GIVEN DATA

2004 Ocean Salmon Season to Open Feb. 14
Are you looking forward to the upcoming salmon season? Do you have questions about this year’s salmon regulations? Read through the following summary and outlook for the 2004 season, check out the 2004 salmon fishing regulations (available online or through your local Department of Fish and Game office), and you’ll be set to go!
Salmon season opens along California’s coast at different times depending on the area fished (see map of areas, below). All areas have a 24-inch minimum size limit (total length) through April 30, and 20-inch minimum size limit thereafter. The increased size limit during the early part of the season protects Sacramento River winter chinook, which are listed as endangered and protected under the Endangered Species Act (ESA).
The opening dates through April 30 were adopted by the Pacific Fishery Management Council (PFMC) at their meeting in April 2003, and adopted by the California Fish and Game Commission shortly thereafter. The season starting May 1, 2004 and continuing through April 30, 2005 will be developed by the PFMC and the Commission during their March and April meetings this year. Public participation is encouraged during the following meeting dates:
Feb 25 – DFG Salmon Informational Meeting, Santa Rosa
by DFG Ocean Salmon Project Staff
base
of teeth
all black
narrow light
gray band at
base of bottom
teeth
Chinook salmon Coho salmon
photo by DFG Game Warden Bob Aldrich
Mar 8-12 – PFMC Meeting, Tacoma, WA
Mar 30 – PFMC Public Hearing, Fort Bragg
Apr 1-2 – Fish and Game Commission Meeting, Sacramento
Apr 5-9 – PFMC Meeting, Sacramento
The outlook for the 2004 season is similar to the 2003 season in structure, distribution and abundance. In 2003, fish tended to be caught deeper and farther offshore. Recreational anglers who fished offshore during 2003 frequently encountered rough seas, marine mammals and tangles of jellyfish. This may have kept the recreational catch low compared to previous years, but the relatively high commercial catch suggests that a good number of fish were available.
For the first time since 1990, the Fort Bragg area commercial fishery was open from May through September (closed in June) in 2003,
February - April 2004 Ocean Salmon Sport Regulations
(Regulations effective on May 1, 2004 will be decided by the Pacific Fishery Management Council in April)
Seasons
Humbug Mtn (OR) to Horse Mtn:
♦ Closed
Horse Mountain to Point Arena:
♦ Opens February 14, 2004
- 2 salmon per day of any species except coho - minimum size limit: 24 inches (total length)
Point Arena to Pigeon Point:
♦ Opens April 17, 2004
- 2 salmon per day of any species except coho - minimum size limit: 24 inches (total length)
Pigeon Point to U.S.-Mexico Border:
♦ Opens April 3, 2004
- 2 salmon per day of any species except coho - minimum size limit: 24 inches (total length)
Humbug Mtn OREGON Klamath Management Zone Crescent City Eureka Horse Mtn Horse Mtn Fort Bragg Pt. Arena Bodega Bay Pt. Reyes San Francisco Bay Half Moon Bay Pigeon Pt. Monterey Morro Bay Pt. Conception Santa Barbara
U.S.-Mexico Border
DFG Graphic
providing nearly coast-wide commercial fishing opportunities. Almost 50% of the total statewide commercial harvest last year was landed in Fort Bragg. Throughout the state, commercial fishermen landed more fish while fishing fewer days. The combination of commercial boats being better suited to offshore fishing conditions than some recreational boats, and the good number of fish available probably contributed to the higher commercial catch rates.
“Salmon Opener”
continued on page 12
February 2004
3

WHAT IS NEEDED
Only lines containing the word "PFMC" should be copied from the material above.

RESULT BELOW
The opening dates through April 30 were adopted by the Pacific Fishery Management Council (PFMC) at their meeting in April 2003, and adopted by the California Fish and Game Commission shortly thereafter. The season starting May 1, 2004 and continuing through April 30, 2005 will be developed by the PFMC and the Commission during their March and April meetings this year. Public participation is encouraged during the following meeting dates:
Mar 8-12 – PFMC Meeting, Tacoma, WA
Mar 30 – PFMC Public Hearing, Fort Bragg
Apr 5-9 – PFMC Meeting, Sacramento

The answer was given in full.